§ Exercise instructions
For this exercise, reproduce the entries below exactly, but only from the line containing "Furthermore, prisons create" through the line containing "4(1)(b) | (Format dd/mm/yyyy) |", both included.

(Provided material)

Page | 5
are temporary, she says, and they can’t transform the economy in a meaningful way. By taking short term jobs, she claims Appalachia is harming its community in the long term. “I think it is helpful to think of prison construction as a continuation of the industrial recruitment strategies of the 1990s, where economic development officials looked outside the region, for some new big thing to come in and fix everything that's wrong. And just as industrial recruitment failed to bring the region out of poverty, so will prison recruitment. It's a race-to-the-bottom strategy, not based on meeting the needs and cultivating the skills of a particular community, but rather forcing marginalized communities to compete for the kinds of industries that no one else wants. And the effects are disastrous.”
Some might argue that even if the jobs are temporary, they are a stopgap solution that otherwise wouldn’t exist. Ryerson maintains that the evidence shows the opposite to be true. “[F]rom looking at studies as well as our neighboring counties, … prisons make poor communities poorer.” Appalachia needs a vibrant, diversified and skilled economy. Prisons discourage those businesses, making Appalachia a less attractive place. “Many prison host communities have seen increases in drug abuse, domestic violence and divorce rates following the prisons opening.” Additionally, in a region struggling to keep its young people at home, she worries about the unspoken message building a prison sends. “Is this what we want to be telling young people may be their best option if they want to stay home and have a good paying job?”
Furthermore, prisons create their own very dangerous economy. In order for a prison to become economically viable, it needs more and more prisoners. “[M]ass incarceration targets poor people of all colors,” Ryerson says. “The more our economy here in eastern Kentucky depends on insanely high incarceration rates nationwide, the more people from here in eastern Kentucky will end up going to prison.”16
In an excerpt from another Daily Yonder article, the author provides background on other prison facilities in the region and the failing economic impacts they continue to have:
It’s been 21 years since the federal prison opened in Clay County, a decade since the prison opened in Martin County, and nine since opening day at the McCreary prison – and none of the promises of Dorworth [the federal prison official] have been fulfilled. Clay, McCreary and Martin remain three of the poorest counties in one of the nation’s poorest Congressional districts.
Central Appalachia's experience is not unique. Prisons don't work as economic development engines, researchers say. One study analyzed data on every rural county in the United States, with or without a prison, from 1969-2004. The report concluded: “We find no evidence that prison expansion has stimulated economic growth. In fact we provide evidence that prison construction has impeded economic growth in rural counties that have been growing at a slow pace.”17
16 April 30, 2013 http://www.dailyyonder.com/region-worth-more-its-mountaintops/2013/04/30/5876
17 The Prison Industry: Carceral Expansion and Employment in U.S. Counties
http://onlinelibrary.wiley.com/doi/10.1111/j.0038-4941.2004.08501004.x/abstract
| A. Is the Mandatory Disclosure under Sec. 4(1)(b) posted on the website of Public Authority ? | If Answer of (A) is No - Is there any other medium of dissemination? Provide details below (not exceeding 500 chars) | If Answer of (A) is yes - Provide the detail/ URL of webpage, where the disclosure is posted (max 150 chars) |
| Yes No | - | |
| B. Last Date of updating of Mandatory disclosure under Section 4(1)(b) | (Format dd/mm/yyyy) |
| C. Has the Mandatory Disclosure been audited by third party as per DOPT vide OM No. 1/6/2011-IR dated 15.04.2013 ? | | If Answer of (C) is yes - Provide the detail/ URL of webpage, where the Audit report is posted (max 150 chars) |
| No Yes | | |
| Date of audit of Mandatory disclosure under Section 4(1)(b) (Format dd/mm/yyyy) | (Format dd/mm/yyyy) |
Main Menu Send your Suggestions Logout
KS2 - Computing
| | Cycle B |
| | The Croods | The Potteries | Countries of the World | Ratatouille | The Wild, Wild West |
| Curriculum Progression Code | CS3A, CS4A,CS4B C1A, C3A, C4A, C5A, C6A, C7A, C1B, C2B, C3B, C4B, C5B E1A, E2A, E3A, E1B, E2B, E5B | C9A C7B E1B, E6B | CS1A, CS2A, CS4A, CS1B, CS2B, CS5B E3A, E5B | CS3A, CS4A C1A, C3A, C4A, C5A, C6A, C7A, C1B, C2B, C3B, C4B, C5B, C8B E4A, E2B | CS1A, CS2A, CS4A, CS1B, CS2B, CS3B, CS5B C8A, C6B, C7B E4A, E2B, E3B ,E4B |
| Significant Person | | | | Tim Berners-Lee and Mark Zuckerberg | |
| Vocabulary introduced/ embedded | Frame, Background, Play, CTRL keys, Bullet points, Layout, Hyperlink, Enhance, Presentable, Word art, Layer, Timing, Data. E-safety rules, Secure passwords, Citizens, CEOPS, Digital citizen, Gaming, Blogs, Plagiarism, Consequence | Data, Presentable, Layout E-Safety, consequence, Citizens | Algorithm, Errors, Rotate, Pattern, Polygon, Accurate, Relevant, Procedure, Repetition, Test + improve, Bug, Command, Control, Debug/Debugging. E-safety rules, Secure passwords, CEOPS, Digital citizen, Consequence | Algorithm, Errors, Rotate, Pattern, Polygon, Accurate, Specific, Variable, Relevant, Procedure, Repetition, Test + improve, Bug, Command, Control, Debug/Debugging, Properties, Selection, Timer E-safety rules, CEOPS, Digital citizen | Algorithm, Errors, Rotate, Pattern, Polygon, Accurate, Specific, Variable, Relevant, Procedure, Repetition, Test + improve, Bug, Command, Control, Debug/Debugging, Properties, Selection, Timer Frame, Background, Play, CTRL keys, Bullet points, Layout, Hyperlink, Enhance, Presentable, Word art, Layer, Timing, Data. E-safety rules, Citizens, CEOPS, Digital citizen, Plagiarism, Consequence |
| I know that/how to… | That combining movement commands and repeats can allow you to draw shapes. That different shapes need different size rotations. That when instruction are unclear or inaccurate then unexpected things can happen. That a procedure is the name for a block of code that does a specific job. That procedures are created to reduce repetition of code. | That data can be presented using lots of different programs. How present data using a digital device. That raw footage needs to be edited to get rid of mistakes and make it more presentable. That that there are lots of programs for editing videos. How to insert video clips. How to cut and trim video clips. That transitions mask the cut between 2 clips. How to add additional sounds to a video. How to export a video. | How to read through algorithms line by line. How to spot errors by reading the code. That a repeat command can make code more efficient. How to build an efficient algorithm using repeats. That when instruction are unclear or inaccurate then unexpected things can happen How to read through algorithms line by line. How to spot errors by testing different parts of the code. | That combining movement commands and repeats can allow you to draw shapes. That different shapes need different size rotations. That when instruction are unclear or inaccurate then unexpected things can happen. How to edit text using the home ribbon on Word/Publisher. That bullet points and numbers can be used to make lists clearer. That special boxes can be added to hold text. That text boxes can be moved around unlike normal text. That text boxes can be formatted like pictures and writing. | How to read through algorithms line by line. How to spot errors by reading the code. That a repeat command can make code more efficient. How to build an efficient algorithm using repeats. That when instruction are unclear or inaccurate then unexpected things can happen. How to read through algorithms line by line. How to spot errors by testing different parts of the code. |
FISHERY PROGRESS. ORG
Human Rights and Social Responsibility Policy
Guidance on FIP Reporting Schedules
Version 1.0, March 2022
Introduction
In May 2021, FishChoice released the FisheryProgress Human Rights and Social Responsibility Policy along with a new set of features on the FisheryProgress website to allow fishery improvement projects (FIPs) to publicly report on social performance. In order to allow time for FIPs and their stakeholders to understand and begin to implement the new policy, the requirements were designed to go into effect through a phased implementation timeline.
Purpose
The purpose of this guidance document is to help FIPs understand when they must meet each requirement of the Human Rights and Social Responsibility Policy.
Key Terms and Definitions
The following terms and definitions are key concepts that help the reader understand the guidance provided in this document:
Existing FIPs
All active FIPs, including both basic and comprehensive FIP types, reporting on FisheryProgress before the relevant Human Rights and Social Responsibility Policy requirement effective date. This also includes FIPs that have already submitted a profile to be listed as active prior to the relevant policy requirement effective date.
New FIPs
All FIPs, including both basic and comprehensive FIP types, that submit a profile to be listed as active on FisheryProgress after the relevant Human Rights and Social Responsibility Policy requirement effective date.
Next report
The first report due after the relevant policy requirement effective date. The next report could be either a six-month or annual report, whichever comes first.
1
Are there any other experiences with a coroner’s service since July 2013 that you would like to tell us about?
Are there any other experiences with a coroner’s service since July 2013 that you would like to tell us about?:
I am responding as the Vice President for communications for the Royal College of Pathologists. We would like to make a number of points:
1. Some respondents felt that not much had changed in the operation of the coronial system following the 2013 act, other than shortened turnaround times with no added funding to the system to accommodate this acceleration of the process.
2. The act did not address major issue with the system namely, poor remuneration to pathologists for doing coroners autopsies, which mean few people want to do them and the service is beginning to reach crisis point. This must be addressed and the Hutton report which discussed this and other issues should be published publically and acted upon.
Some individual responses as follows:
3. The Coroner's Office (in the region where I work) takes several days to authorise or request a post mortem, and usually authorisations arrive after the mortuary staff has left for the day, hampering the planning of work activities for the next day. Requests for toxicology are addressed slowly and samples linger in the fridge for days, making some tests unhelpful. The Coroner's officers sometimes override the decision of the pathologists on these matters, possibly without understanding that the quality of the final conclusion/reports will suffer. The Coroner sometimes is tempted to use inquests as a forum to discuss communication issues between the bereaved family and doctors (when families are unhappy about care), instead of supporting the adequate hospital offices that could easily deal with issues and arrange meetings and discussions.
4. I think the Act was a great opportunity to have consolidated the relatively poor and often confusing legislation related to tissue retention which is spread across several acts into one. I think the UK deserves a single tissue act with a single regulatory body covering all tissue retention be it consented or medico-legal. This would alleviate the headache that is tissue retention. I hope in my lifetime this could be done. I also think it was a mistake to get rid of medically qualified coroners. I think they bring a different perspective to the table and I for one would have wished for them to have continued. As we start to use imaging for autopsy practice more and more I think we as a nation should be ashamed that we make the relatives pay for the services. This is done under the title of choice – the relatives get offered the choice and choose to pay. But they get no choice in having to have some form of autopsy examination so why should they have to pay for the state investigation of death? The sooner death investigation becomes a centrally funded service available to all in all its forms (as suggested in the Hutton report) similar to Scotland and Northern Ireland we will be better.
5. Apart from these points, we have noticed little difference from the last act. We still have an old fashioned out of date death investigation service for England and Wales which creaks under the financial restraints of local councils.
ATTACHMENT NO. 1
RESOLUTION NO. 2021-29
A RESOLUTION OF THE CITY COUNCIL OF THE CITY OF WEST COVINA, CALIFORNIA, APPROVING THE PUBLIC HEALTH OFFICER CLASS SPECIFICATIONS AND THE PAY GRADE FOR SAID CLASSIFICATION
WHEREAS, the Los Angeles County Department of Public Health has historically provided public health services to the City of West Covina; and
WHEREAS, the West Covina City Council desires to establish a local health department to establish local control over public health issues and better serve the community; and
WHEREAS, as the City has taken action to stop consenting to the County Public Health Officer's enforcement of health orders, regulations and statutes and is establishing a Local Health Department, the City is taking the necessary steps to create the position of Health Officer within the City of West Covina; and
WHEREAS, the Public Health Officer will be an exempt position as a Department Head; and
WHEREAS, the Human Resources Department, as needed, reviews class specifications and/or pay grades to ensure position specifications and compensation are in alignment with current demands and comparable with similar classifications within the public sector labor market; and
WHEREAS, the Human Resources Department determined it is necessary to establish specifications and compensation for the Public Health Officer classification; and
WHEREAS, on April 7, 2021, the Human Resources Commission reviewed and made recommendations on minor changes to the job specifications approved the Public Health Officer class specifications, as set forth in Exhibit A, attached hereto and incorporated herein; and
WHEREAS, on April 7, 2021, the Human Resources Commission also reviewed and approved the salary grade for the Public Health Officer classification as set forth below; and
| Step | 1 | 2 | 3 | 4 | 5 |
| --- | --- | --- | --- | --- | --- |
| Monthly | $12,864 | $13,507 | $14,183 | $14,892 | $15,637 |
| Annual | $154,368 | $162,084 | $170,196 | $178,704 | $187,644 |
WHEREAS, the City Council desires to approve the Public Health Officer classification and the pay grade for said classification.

(End Provided material)

§ Answer space
Furthermore, prisons create their own very dangerous economy. In order for a prison to become economically viable, it needs more and more prisoners. “[M]ass incarceration targets poor people of all colors,” Ryerson says. “The more our economy here in eastern Kentucky depends on insanely high incarceration rates nationwide, the more people from here in eastern Kentucky will end up going to prison.”16
In an excerpt from another Daily Yonder article, the author provides background on other prison facilities in the region and the failing economic impacts they continue to have:
It’s been 21 years since the federal prison opened in Clay County, a decade since the prison opened in Martin County, and nine since opening day at the McCreary prison – and none of the promises of Dorworth [the federal prison official] have been fulfilled. Clay, McCreary and Martin remain three of the poorest counties in one of the nation’s poorest Congressional districts.
Central Appalachia's experience is not unique. Prisons don't work as economic development engines, researchers say. One study analyzed data on every rural county in the United States, with or without a prison, from 1969-2004. The report concluded: “We find no evidence that prison expansion has stimulated economic growth. In fact we provide evidence that prison construction has impeded economic growth in rural counties that have been growing at a slow pace.”17
16 April 30, 2013 http://www.dailyyonder.com/region-worth-more-its-mountaintops/2013/04/30/5876
17 The Prison Industry: Carceral Expansion and Employment in U.S. Counties
http://onlinelibrary.wiley.com/doi/10.1111/j.0038-4941.2004.08501004.x/abstract
| A. Is the Mandatory Disclosure under Sec. 4(1)(b) posted on the website of Public Authority ? | If Answer of (A) is No - Is there any other medium of dissemination? Provide details below (not exceeding 500 chars) | If Answer of (A) is yes - Provide the detail/ URL of webpage, where the disclosure is posted (max 150 chars) |
| Yes No | - | |
| B. Last Date of updating of Mandatory disclosure under Section 4(1)(b) | (Format dd/mm/yyyy) |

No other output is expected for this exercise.